Legends and superstitions abound about the Sphinx, and the mystery surrounding its long-forgotten purpose is almost as intriguing as its appearance. On seeing it for the first time, many visitors agree with English playwright Alan Bennett, who noted in his diary that seeing the Sphinx is like meeting a TV personality in the flesh: he’s smaller than one had imagined.
Known in Arabic as Abu al-Hol (Father of Terror), the feline man was dubbed the Sphinx by the ancient Greeks because it resembled the mythical winged monster with a woman’s head and lion’s body who set riddles and killed anyone unable to answer them. (It even has a little tail, daintily curled over its back right paw.)
The Sphinx was carved from the bedrock at the bottom of the causeway to the Pyramid of Khafre; geological survey has shown that it was most likely carved during this pharaoh’s reign, so it probably portrays his features, framed by the nemes (striped headcloth worn by royalty).

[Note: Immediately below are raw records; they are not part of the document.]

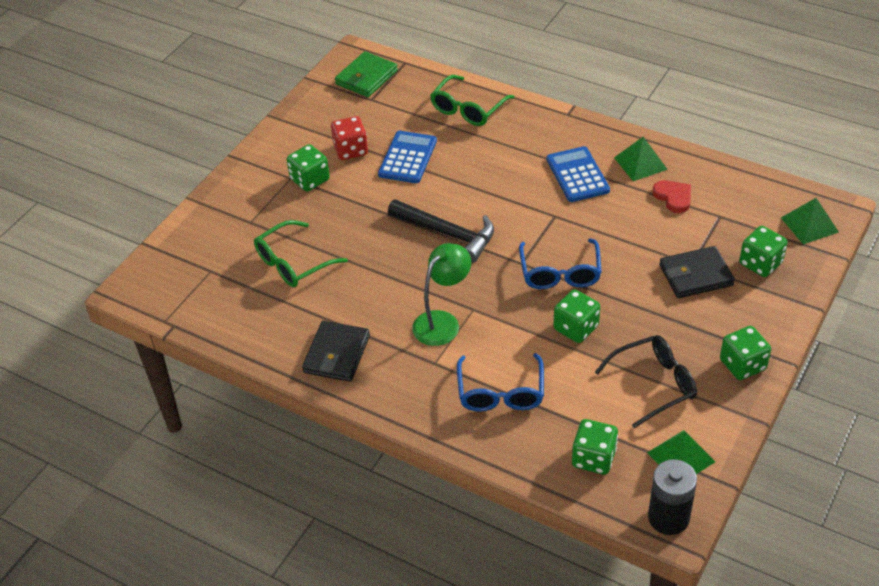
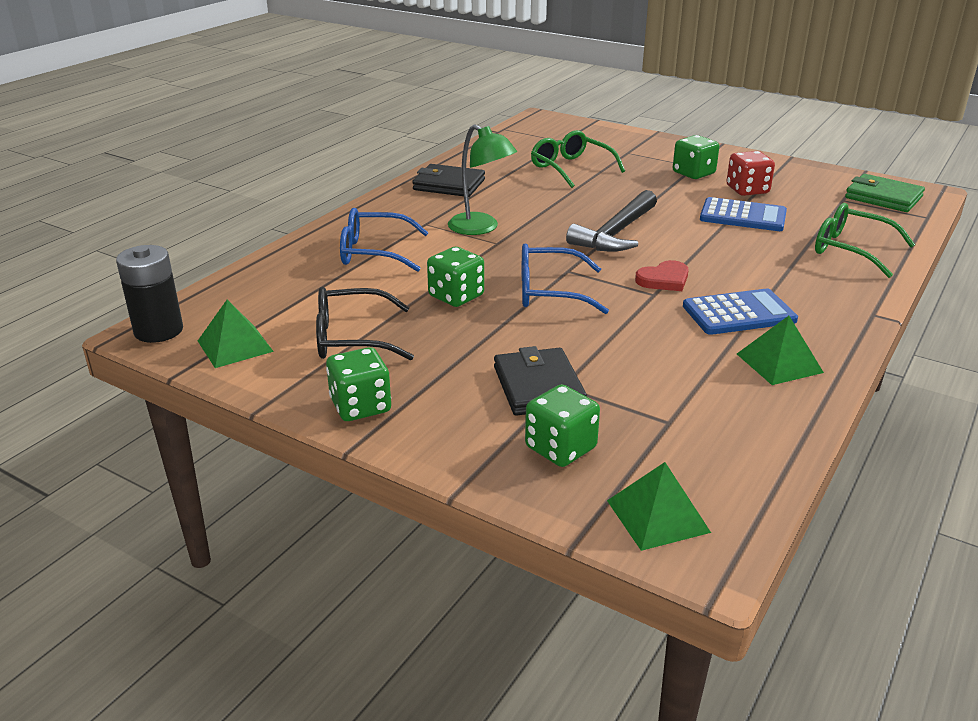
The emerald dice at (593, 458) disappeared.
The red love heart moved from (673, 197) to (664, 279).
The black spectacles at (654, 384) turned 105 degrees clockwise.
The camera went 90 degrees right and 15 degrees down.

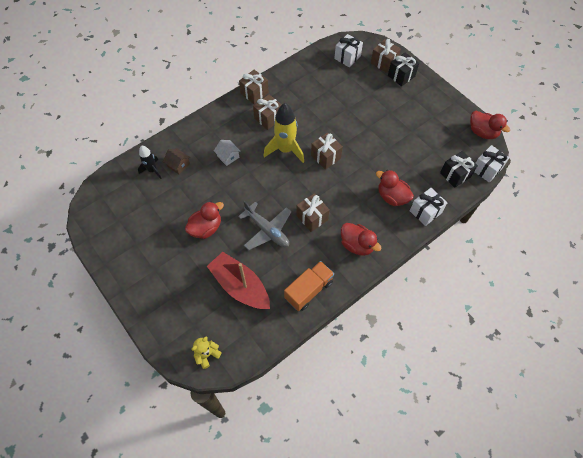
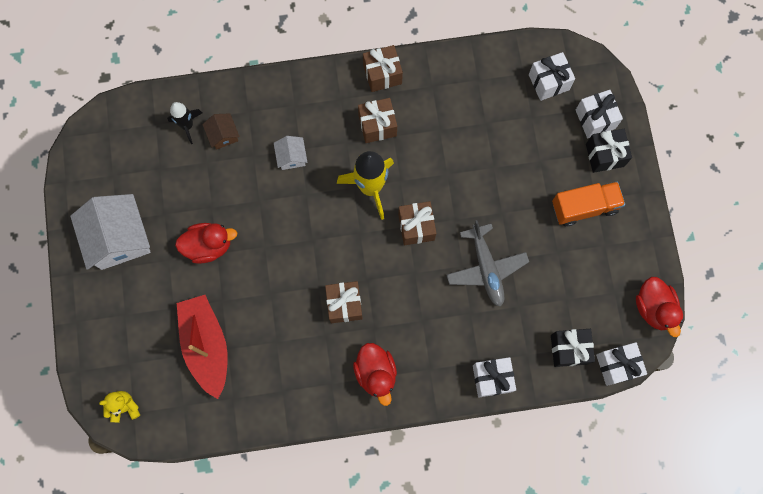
The red toy duck at (392, 197) disappeared.
The snow-white house at (119, 238) appeared.
The grey aeroplane moved from (267, 230) to (486, 268).
The orange-coloured truck moved from (308, 290) to (584, 207).
The russet present at (384, 63) became the snow-white present at (595, 119).
The camera went 30 degrees right and 15 degrees up.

As is clear from the accounts of early Arab travellers, the nose was hammered off sometime between the 11th and 15th centuries, although some still like to blame Napoleon for the deed. Part of the fallen beard was carted off by 19th-century adventurers and is now on display in the British Museum in London. These days the Sphinx has potentially greater problems: pollution and rising groundwater are causing internal fractures, and it is under a constant state of repair.